__Tasks for this exercise__.
- A) Answer these questions about the post on B & M Golf and other local sights:
(i) Whose names make up "B & M"?
(ii) How much did the boy on Elmore Ave. charge for each ball he sold back?
(iii) Why was the old St Catherine pool filled in?
- B) Write out the post from "The Liberty Theater block" to "neighbors’ basements.", switching "neon signs" to "painted signs".

__Text__.
▬▬▬
Any
readers play miniature golf, par 3 golf,
or drive a bucket of balls at B & M Golf on Boston Road? It was next to
Zayre, where the Salvation Army is now, and across from A & W Root Beer. I thought I had found all the photos of
it that exist on the web so far, but then I found another one of the mini golf
course (complete with lighthouse and windmill) and the front and back
pages of a scorecard (below)! That’s what the Internet is all about, as far as
I’m concerned! Get these gems out of obscurity and online! Is that what the
sign really looked like! I want a picture of it!
B & M
was run by the late Louie Bracci, who lived behind his golf place on Newport Street. It was named after him and his brother-in-law James Manoni (Bracci & Manoni). Bracci was a man who hated bad language enough to put up a “profanity prohibited” sign. I
vaguely remember it. I found an archive story of him applying to the city for
an expansion of his driving range at 802 Boston Road in 1953, but it wasn’t
there THAT long, was it? Maybe it was.
A guy from
the Growing Up in 16 Acres Facebook group lived on Elmore Ave., behind the
first hole, and he used to collect the balls that came over the fence and sell
them back for 10 cents each. He wrote that Louie, who he ended up working for when he was 14, was "a cranky old man but had a good heart."
Speaking
of that Facebook page, here are the 1961 Sixteen Acres Wasps. Recognize any of
them? A couple were Motleys, the first gang to rule “The Center,” including
Skip LaFleche, who drove his motorcycle through one Friendly’s door and out the
other. Other names in the photo: Gallerani,
Meaney, Ahlberg, Houghton, Doten, Ed Sheehan, Bussing, Keleher, and Kibbe.
And while we’re in The
Center, here is an old sign. Burger King is now Wings Over Springfield.
I know
this isn’t The Acres or Boston Road or Pine Point for that matter, but there aren't many photos of the Liberty Theater (1928-1958) in Hungry Hill. Apparently, in the 1940s, the
theater’s manager, “Butterball” Autry, used to get tormented by the rowdy kids
in the place. Sometimes he turned off the projector to lecture them, and they
responded by throwing stuff. Kind of reminds me of the treatment we used to
give the ushers at the Bing during Saturday matinees.
The Liberty Theater block today
I found
another couple of photos of the Stateline Potato Chips sign.
The last
time I saw the sign? I took this photo pretty recently (2014) on the Rose
Kennedy Greenway in Boston, where there a bunch of old neon signs in some kind of public art project:
The old St
Catherine pool! They filled it in about 10 years ago after it was leaking into
neighbors’ basements.
▬▬▬
(Saved data entries)
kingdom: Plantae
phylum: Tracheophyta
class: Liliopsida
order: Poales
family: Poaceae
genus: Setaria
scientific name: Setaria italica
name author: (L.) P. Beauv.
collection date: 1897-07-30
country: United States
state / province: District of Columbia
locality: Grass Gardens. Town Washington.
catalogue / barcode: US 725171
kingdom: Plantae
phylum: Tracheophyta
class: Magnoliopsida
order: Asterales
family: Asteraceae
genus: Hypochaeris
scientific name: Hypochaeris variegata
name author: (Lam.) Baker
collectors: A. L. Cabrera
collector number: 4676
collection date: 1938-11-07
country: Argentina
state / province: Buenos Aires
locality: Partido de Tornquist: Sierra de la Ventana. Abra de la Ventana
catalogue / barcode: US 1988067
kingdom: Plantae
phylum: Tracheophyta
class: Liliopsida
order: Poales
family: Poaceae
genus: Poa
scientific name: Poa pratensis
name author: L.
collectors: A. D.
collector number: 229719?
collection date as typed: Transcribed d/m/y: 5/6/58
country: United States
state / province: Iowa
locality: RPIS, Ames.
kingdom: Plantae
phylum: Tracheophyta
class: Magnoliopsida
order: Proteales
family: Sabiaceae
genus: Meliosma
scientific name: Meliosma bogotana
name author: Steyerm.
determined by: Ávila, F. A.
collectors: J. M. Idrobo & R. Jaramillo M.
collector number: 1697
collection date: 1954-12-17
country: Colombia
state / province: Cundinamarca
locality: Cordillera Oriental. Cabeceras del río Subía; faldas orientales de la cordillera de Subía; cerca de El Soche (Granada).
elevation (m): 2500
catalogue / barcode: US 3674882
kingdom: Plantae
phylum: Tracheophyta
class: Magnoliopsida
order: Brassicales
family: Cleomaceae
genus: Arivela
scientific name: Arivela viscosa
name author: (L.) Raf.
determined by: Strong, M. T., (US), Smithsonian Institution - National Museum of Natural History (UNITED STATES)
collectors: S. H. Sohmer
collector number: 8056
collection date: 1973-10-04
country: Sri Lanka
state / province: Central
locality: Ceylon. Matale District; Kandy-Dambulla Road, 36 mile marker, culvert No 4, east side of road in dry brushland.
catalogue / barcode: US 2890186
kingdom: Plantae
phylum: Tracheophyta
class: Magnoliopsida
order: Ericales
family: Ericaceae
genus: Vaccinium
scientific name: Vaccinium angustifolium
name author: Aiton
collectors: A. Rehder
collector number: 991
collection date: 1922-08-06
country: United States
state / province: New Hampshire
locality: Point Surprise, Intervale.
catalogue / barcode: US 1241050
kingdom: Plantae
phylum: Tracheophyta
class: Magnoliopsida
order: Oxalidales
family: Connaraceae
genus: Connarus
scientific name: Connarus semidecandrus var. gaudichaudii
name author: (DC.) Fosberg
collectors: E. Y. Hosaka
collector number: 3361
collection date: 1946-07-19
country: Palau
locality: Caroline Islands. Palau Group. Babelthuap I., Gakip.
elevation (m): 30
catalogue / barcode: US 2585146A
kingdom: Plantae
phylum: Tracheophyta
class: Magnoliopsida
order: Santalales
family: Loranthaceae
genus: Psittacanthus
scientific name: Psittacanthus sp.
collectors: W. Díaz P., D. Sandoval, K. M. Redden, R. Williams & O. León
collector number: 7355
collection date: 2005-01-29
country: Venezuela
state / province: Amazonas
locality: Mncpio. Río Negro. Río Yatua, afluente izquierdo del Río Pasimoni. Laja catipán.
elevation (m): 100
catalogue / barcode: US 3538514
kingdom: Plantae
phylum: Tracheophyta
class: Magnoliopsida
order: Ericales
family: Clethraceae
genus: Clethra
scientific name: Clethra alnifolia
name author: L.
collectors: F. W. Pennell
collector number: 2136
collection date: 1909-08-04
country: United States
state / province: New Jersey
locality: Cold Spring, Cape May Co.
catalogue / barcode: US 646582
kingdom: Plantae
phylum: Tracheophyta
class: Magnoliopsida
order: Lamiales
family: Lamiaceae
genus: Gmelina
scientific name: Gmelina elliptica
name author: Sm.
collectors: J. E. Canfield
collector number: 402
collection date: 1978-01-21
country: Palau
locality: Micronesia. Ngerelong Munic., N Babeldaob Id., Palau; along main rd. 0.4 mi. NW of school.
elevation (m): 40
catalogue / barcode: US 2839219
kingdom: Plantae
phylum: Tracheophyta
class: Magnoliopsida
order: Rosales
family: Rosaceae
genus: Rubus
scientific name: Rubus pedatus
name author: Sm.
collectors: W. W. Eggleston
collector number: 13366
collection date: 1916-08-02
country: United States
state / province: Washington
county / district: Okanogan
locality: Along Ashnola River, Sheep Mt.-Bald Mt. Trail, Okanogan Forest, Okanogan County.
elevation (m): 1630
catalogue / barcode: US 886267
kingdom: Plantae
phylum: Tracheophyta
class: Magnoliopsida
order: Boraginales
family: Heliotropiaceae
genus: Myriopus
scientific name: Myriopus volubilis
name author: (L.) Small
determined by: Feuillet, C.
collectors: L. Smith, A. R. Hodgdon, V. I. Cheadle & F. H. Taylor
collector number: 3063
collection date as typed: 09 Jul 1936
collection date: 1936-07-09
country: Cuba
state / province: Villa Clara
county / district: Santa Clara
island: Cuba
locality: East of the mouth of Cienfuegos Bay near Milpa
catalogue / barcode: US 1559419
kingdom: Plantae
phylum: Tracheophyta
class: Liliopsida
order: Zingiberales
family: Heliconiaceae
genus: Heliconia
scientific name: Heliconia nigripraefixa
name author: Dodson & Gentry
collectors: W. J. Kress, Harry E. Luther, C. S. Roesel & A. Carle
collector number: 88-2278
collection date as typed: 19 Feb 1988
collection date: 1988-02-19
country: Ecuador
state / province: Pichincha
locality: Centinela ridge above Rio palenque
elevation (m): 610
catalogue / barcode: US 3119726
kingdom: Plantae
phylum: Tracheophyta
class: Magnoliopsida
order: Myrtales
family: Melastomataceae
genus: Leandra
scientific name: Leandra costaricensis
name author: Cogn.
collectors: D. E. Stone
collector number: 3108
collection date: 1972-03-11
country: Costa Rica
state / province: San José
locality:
▬▬▬
__Responses per task__.
- A)
(i) Louie Bracci and his brother-in-law James Manoni (Bracci & Manoni).
(ii) 10 cents.
(iii) It was leaking into neighbors' basements.

- B)
The Liberty Theater block today
I found
another couple of photos of the Stateline Potato Chips sign.
The last
time I saw the sign? I took this photo pretty recently (2014) on the Rose
Kennedy Greenway in Boston, where there a bunch of old painted signs in some kind of public art project:
The old St
Catherine pool! They filled it in about 10 years ago after it was leaking into
neighbors’ basements.